I came across an inequality the other day, and I assume that it is either a special case of something well known or else something from a math contest. In an effort to write out this post, I came up with a proof, but I would ideally like something cleaner (that doesn't involve operators on Hilbert spaces to come up with), or which follows from standard inequalities.
Let $f(x,y)$ be a continuous, real valued function on $[0,1]^2$. Prove
$$\int_0^1\int_0^1 \left(f(x,y)\right)^2 dxdy + \left(\int_0^1\int_0^1 f(x,y) dxdy\right)^2\geq \int_0^1\left(\int_0^1 f(x,y) dx)\right)^2 dy+\int_0^1\left(\int_0^1 f(x,y) dy)\right)^2 dx.$$
My first thought was that this could be handled by iterated Cauchy-Schwarz, but I was unable to make things work directly. In an effort to provide structure to the problem, I defined the standard inner product $\langle f,g\rangle = \int_{[0,1]^2} fg\, dxdy$, and I defined projection operators $E_x$ and $E_y$ defined by $E_x(f)(t,y)=\int_0^1 f(x,y) dx$ (and similarly for $E_y$), and verified that the operators are self adjoint, idempotent, and commute (which is just Fubini's theorem).

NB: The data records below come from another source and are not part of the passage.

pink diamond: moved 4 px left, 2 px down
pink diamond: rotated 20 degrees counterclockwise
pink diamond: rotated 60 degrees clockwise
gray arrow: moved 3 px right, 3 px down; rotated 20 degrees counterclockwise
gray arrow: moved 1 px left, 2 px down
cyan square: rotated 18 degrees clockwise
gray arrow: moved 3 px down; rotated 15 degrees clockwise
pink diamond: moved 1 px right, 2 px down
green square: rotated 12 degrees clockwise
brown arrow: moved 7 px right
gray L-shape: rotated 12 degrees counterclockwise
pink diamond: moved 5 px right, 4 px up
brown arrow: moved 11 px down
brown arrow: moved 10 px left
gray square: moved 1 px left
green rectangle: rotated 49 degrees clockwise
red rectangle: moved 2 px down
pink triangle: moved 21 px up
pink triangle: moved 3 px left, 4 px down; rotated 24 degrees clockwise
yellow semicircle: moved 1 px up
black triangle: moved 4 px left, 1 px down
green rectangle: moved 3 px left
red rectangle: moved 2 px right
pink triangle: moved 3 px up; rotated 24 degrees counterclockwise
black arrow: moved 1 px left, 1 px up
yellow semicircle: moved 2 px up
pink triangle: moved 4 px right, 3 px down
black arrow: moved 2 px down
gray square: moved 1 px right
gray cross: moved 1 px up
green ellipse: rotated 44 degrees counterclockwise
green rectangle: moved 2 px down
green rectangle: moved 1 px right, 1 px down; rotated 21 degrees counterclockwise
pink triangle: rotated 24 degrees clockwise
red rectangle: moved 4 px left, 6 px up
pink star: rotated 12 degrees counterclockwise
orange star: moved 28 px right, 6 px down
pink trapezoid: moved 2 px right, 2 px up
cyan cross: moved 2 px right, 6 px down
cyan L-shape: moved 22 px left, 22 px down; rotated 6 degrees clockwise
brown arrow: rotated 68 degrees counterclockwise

One can then rewrite the inequality in the following form:
$$\langle f,f \rangle + \langle E_x(f),E_y(f) \rangle \geq \langle E_x(f), E_x(f) \rangle +\langle E_y(f), E_y(f) \rangle,$$
which can be further rewritten as
$$\langle f-E_x(f),f-E_y(f) \rangle \geq 0$$.
Let $S=I-E_x, T=I-E_y$. Because $E_x$ and $E_y$ are commutative, self adjoint, and idempotent, so are $S$ and $T$. Then
$$\langle Sf, Tf \rangle = \langle S^2 f, T^2 f \rangle = \langle Sf, ST^2f \rangle = \langle Sf, T(ST)f \rangle = \langle (ST)f, (ST)f \rangle.$$
Translating all this back into functions and integrals, this suggests the simple but unmotivated proof of simplifying $$\iint_{[0,1]^2}\left(f-\int_0^1 fdx-\int_0^1 fdy+\iint_{[0,1]^2} fdxdy\right)^2\geq 0.$$
Is there a proof that is either simpler than talking about commuting orthogonal projections or less mysterious than saying "If you square and integrate this auxiliary function, it simplifies to what you want"? Also, is the result that $\langle Pv,Qv \rangle \geq 0$ when $P,Q$ are commuting orthogonal projections well known? It's trivial to prove, but I've never seen it before.